On June 25, Starbucks CEO Howard Schultz announced that it will use a testing ground store dubbed “Olive Way” to experiment with several new concepts. With rampant growth halted, Starbucks is looking for ways to draw customers back to the store. One of the new concepts is to introduce wine and beer as part of its product offering. Is this a good idea? Will doing so completely change the culture of the store, or is it a brilliant move to capitalize on the distribution network to extend sales into the evening hours?
I think it’s a great idea! In fact, I have a 30 page business plan dated June 8, 2007 that speaks to the very brilliance of the idea. Howard Schultz, you’ll be hearing from my attorneys. The reason for the birth of DrinkNectar.com and @nectarwine on Twitter was to brand the name for the eventual opening of Nectar Coffee and Wine or Drink Nectar Coffee and Wine Bar (still up in the air with the name). I’m a planner. I have a master plan for life. Most of it is in my head, but some things are written down as goals or milestones along the journey. The master plan for the business is to have the wife finish her 20 years at “The Bank,” go to college to get her Masters in Elementary Education and then get settled in her teaching career. While that is happening, I would lay the foundation for the future wine and coffee bar with eventual plans to open in late 2011 or early 2012. Well, the wife is in school and the blog and branding has taken on a life of its own. I’m still trying to wrap my head around the potential opportunities but we’re still moving forward with the master plan.

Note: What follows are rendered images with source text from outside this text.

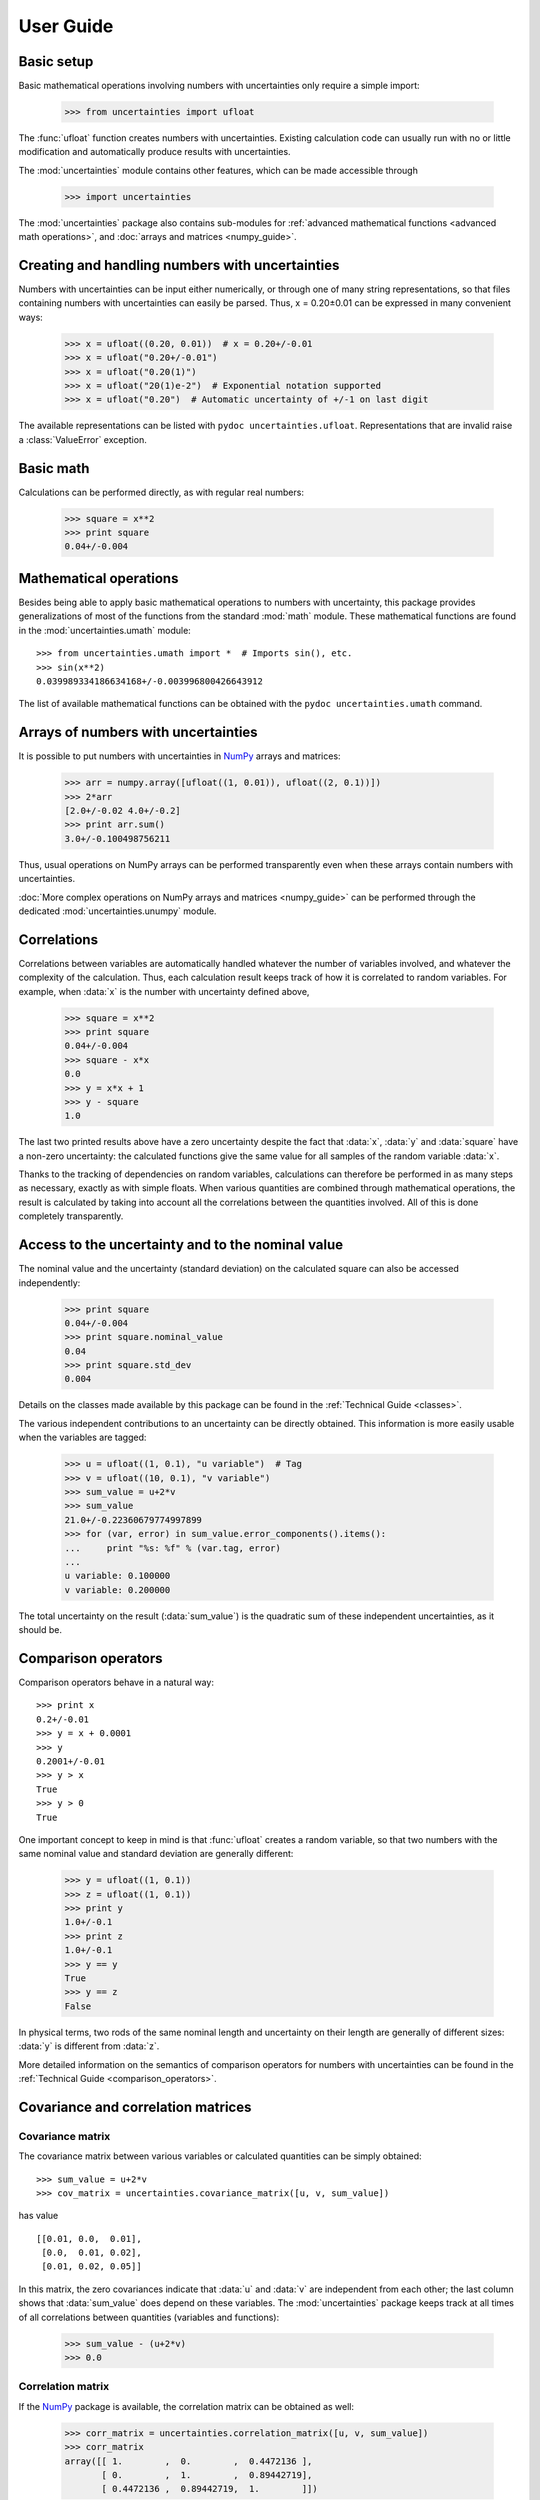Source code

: .. index:: user guide
.. _user guide:

==========
User Guide
==========


Basic setup
===========

Basic mathematical operations involving numbers with uncertainties
only require a simple import:

  >>> from uncertainties import ufloat

The :func:`ufloat` function creates numbers with uncertainties. Existing 
calculation code can usually run with no or little modification and 
automatically produce results with uncertainties.

.. The "import uncertainties" is put here because some examples requires
   uncertainties to have been imported (and not only ufloat).

The :mod:`uncertainties` module contains other features, which can be
made accessible through

  >>> import uncertainties

The :mod:`uncertainties` package also contains sub-modules for
:ref:`advanced mathematical functions <advanced math operations>`, and
:doc:`arrays and matrices <numpy_guide>`.

.. index::
   pair: number with uncertainty; creation

Creating and handling numbers with uncertainties
================================================

Numbers with uncertainties can be input either numerically, or through
one of many string representations, so that files containing numbers
with uncertainties can easily be parsed.  Thus, x = 0.20±0.01 can be
expressed in many convenient ways:

  >>> x = ufloat((0.20, 0.01))  # x = 0.20+/-0.01
  >>> x = ufloat("0.20+/-0.01")
  >>> x = ufloat("0.20(1)")
  >>> x = ufloat("20(1)e-2")  # Exponential notation supported
  >>> x = ufloat("0.20")  # Automatic uncertainty of +/-1 on last digit

The available representations can be listed with ``pydoc
uncertainties.ufloat``.  Representations that are invalid raise a
:class:`ValueError` exception.

Basic math
==========

Calculations can be performed directly, as with regular real numbers:

  >>> square = x**2
  >>> print square
  0.04+/-0.004


.. index:: mathematical operation; on a scalar, umath

.. _advanced math operations:

Mathematical operations
=======================

Besides being able to apply basic mathematical operations to numbers
with uncertainty, this package provides generalizations of most of the
functions from the standard :mod:`math` module.  These mathematical
functions are found in the :mod:`uncertainties.umath` module::

  >>> from uncertainties.umath import *  # Imports sin(), etc.
  >>> sin(x**2)
  0.039989334186634168+/-0.003996800426643912

The list of available mathematical functions can be obtained with the
``pydoc uncertainties.umath`` command.

.. index:: arrays; simple use, matrices; simple use

.. _simple_array_use:

Arrays of numbers with uncertainties
====================================

It is possible to put numbers with uncertainties in NumPy_ arrays and
matrices:

  >>> arr = numpy.array([ufloat((1, 0.01)), ufloat((2, 0.1))])
  >>> 2*arr
  [2.0+/-0.02 4.0+/-0.2]
  >>> print arr.sum()
  3.0+/-0.100498756211

Thus, usual operations on NumPy arrays can be performed transparently
even when these arrays contain numbers with uncertainties.

:doc:`More complex operations on NumPy arrays and matrices 
<numpy_guide>` can be
performed through the dedicated :mod:`uncertainties.unumpy` module.

.. index:: correlations; detailed example


Correlations
============

Correlations between variables are automatically handled whatever the
number of variables involved, and whatever the complexity of the
calculation.  Thus, each calculation result keeps track of how it is
correlated to random variables.  For example, when :data:`x` is the number
with uncertainty defined above,

  >>> square = x**2
  >>> print square
  0.04+/-0.004
  >>> square - x*x
  0.0
  >>> y = x*x + 1
  >>> y - square
  1.0

The last two printed results above have a zero uncertainty despite the
fact that :data:`x`, :data:`y` and :data:`square` have a non-zero uncertainty: the
calculated functions give the same value for all samples of the random
variable :data:`x`.

Thanks to the tracking of dependencies on random variables,
calculations can therefore be performed in as many steps as necessary,
exactly as with simple floats.  When various quantities are combined
through mathematical operations, the result is calculated by taking
into account all the correlations between the quantities involved.
All of this is done completely transparently.

.. index::
   pair: nominal value; of scalar
   pair: uncertainty; of scalar

Access to the uncertainty and to the nominal value
==================================================

The nominal value and the uncertainty (standard deviation) on the
calculated square can also be accessed independently:

  >>> print square
  0.04+/-0.004
  >>> print square.nominal_value
  0.04
  >>> print square.std_dev
  0.004

Details on the classes made available by this package can be found in
the :ref:`Technical Guide <classes>`.

The various independent contributions to an uncertainty can be
directly obtained.  This information is more easily usable when the
variables are tagged:

  >>> u = ufloat((1, 0.1), "u variable")  # Tag
  >>> v = ufloat((10, 0.1), "v variable")
  >>> sum_value = u+2*v
  >>> sum_value
  21.0+/-0.22360679774997899
  >>> for (var, error) in sum_value.error_components().items():
  ...     print "%s: %f" % (var.tag, error)
  ...
  u variable: 0.100000
  v variable: 0.200000

The total uncertainty on the result (:data:`sum_value`) is the quadratic
sum of these independent uncertainties, as it should be.

.. index:: comparison operators

Comparison operators
====================

Comparison operators behave in a natural way::

  >>> print x
  0.2+/-0.01
  >>> y = x + 0.0001
  >>> y
  0.2001+/-0.01
  >>> y > x
  True
  >>> y > 0
  True

One important concept to keep in mind is that :func:`ufloat` creates a
random variable, so that two numbers with the same nominal value and
standard deviation are generally different:

  >>> y = ufloat((1, 0.1))
  >>> z = ufloat((1, 0.1))
  >>> print y
  1.0+/-0.1
  >>> print z
  1.0+/-0.1
  >>> y == y
  True
  >>> y == z
  False

In physical terms, two rods of the same nominal length and uncertainty
on their length are generally of different sizes: :data:`y` is different
from :data:`z`.

More detailed information on the semantics of comparison operators for
numbers with uncertainties can be found in the :ref:`Technical Guide
<comparison_operators>`.


.. index:: covariance matrix

Covariance and correlation matrices
=================

Covariance matrix
-----------------

The covariance matrix between various variables or calculated
quantities can be simply obtained::

  >>> sum_value = u+2*v
  >>> cov_matrix = uncertainties.covariance_matrix([u, v, sum_value])

has value

::

  [[0.01, 0.0,  0.01],
   [0.0,  0.01, 0.02],
   [0.01, 0.02, 0.05]]

In this matrix, the zero covariances indicate that :data:`u` and :data:`v` are
independent from each other; the last column shows that :data:`sum_value`
does depend on these variables.  The :mod:`uncertainties` package
keeps track at all times of all correlations between quantities
(variables and functions):

  >>> sum_value - (u+2*v)
  >>> 0.0

Correlation matrix
------------------

If the NumPy_ package is available, the correlation matrix can be
obtained as well:

  >>> corr_matrix = uncertainties.correlation_matrix([u, v, sum_value])
  >>> corr_matrix
  array([[ 1.        ,  0.        ,  0.4472136 ],
         [ 0.        ,  1.        ,  0.89442719],
         [ 0.4472136 ,  0.89442719,  1.        ]])
  
.. index:: correlations; correlated variables

Correlated variables
====================

Reciprocally, **correlated variables can be created** transparently,
provided that the NumPy_ package is available.

Use of a covariance matrix
--------------------------

Correlated variables can be obtained through the *covariance* matrix::

  >>> (u2, v2, sum2) = uncertainties.correlated_values([1, 10, 21], cov_matrix)

creates three new variables with the listed nominal values, and the given
covariance matrix::

  >>> sum_value
  21.0+/-0.22360679774997899
  >>> sum2
  21.0+/-0.22360679774997899
  >>> sum2 - (u2+2*v2)
  0.0+/-3.8337185686225597e-09

The theoretical value of the last expression is exactly zero, like for
``sum - (u+2*v)``, but numerical errors yield a small uncertainty
(3e-9 is indeed very small compared to the uncertainty on :data:`sum2`:
correlations should in fact cancel the uncertainty on :data:`sum2`).

The covariance matrix is the desired one::

  >>> uncertainties.covariance_matrix([u2, v2, sum2])

reproduces the original covariance matrix :data:`cov_matrix` (up to
rounding errors).

Use of a correlation matrix
---------------------------

Alternatively, correlated values can be defined through a
*correlation* matrix (the correlation matrix is the covariance matrix
normalized with individual standard deviations; it has ones on its
diagonal), along with a list of nominal values and standard deviations::

  >>> (u3, v3, sum3) = uncertainties.correlated_values_norm(
  ...     [(1, 0.1), (10, 0.1), (21, 0.22360679774997899)], corr_matrix)
  >>> print u3
  1.0+/-0.1

The three returned numbers with uncertainties have the correct
uncertainties and correlations (:data:`corr_matrix` can be recovered
through :func:`correlation_matrix`).

.. index::
   single: C code; wrapping
   single: Fortran code; wrapping
   single: wrapping (C, Fortran,…) functions

Making custom functions accept numbers with uncertainties
=========================================================

This package allows **code which is not meant to be used with numbers
with uncertainties to handle them anyway**. This is for instance
useful when calling external functions (which are out of the user's
control), including functions written in C or Fortran.  Similarly,
**functions that do not have a simple analytical form** can be
automatically wrapped so as to also work with arguments that contain
uncertainties.

It is thus possible to have a function :func:`f` that returns a single
float, and to automatically generalize it so that it also works with
numbers with uncertainties:

  >>> wrapped_f = uncertainties.wrap(f)

The new function :func:`wrapped_f` accepts numbers with uncertainties
as arguments wherever a Python float was used for :func:`f`.
:func:`wrapped_f` returns the same values as :func:`f`, but with
uncertainties.

With a simple wrapping call like above, uncertainties in the function
result are automatically calculated numerically. **Analytical
uncertainty calculations can be performed** if derivatives are
provided to :func:`wrap` (for details, see the documentation string of
:func:`wrap` with the ``pydoc`` command, or :func:`help`).

Miscellaneous utilities
=======================

.. index:: standard deviation; on the fly modification

It is sometimes useful to modify the error on certain parameters so as
to study its impact on a final result.  With this package, the
**uncertainty of a variable can be changed** on the fly:

  >>> sum_value = u+2*v
  >>> sum_value
  21.0+/-0.22360679774997899
  >>> prev_uncert = u.std_dev
  >>> u.std_dev = 10
  >>> sum_value
  21.0+/-10.001999800039989
  >>> u.std_dev = prev_uncert

The relevant concept is that :data:`sum_value` does depend on the
variables :data:`u` and :data:`v`: the :mod:`uncertainties` package keeps
track of this fact, as detailed in the :ref:`Technical Guide
<variable_tracking>`, and uncertainties can thus be updated at any time.

.. index::
   pair: nominal value; uniform access (scalar)
   pair: uncertainty; uniform access (scalar)
   pair: standard deviation; uniform access (scalar)

When manipulating ensembles of numbers, *some* of which contain
uncertainties while others are simple floats, it can be useful to
access the **nominal value and uncertainty of all numbers in a uniform
manner**.  This is what the :func:`nominal_value` and
:func:`std_dev` functions do:

  >>> print uncertainties.nominal_value(x)
  0.2
  >>> print uncertainties.std_dev(x)
  0.01
  >>> uncertainties.nominal_value(3)
  3
  >>> uncertainties.std_dev(3)
  0.0

Finally, a utility method is provided that directly yields the
`standard score <http://en.wikipedia.org/wiki/Standard_score>`_
(number of standard deviations) between a number and a result with
uncertainty: with :data:`x` equal to 0.20±0.01,

  >>> x.std_score(0.17)
  -3.0

.. index:: derivatives

.. _derivatives:

Derivatives
===========

Since the application of :ref:`linear error propagation theory
<linear_method>` involves the calculation of **derivatives**, this
package automatically performs such calculations; users can thus
easily get the derivative of an expression with respect to any of its
variables:

  >>> u = ufloat((1, 0.1))
  >>> v = ufloat((10, 0.1))
  >>> sum_value = u+2*v
  >>> sum_value.derivatives[u]
  1.0
  >>> sum_value.derivatives[v]
  2.0

These values are obtained with a :ref:`fast differentiation algorithm
<differentiation method>`.

Additional information
======================

The capabilities of the :mod:`uncertainties` package in terms of array
handling are detailed in :doc:`numpy_guide`.

Details about the theory behind this package are given in the
:doc:`tech_guide`.

.. _NumPy: http://numpy.scipy.org/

I realize it’s not a new concept or new idea. I’ve actually seen several similar business models. The majority of people attempting to do this either go mostly coffee with a small wine selection, they have a full stock bar with a handful of “house” wines and something resembling an espresso maker, or they are actually a full service restaurant with a pretty good wine selection. My business will combine retail wine, glass pours of over 100 wines, full service espresso and tea, and light fair food selections (probably pre-made from local vendor to avoid the need for a full kitchen). When I heard Starbucks press release I was at the 2010 Wine Bloggers Conference and I have to admit the news took a little wind out of my sails. First to market matched with scale is a powerful combination. Will there be any room in the market in 2012 when I’m finally ready/able to go with my dream?
Do you think it will work? Is Starbucks on to the “next big thing?” Will a company like Starbucks be hindered or helped by its size and scope? Can Starbucks deal with the challenges of distribution, liquor licensing, branding, selection, knowledge, service, and underage access? I think the concept will work for Starbucks, but only in select stores. To go big in scale, they’ll have to work with a large distributor, and centralize the shipment of wine to their stores. Working with local wineries across their business footprint could be a logistical nightmare. A company like Starbucks will want to leverage any large scale efficiencies to streamline costs and maximize profits (which is what they are really after). The pilot store may include a handful of local Northwest wine and micro-brew, but if the concept expands, you’ll begin to see more mainline brands like Chateau St Michelle, Hogue, Mondavi, and other Constellation and Precept wines. Unlike coffee, where Starbucks can get away with 3-4 different roasts and 8-12 different bulk coffees, wine lovers will not flock to a store with a selection of 4 reds and 4 whites. However, the Starbucks wine concept will most likely be a success. It will eventually do for wine what Starbucks did for coffee. Starbucks involvement in the wine business could be a catalyst to break down interstate shipping barriers too.
Is your barista going to become a sommelier too? One other issue will hinder Starbucks on the road to wine domination. Knowledge…wine lovers are turned off by inferior service and expertise. Inexperienced wine drinkers desire to be educated. Will your local barista have the knowledge needed to service the wine business? Will Starbucks start to hire wine stewards for the later hours in the day? It is one thing to be able to explain the difference between light, medium and dark roast and only a handful of coffee drinkers geek out over the difference between Sumatra and Ethiopian. Imagine the training obstacles with learning the differences between varietal characteristics in even the most basic selection of wine.
While I may have been deflated by the original news, I’m now even more motivated to pursue the business I’ve been thinking about for four years. Starbucks will open some doors and break down barriers of consumer perception of a wine AND coffee bar. BUT…Starbucks will also leave the door wide open for someone to do it RIGHT with attention to local product, large selection, and knowledgeable service. Thanks, Starbucks, for validating my idea. I wish you much success with “Olive Way” and look forward to the competition. With that said, if you’re a Starbucks executive reading this…feel free to reach out, I’d love to talk about business opportunities.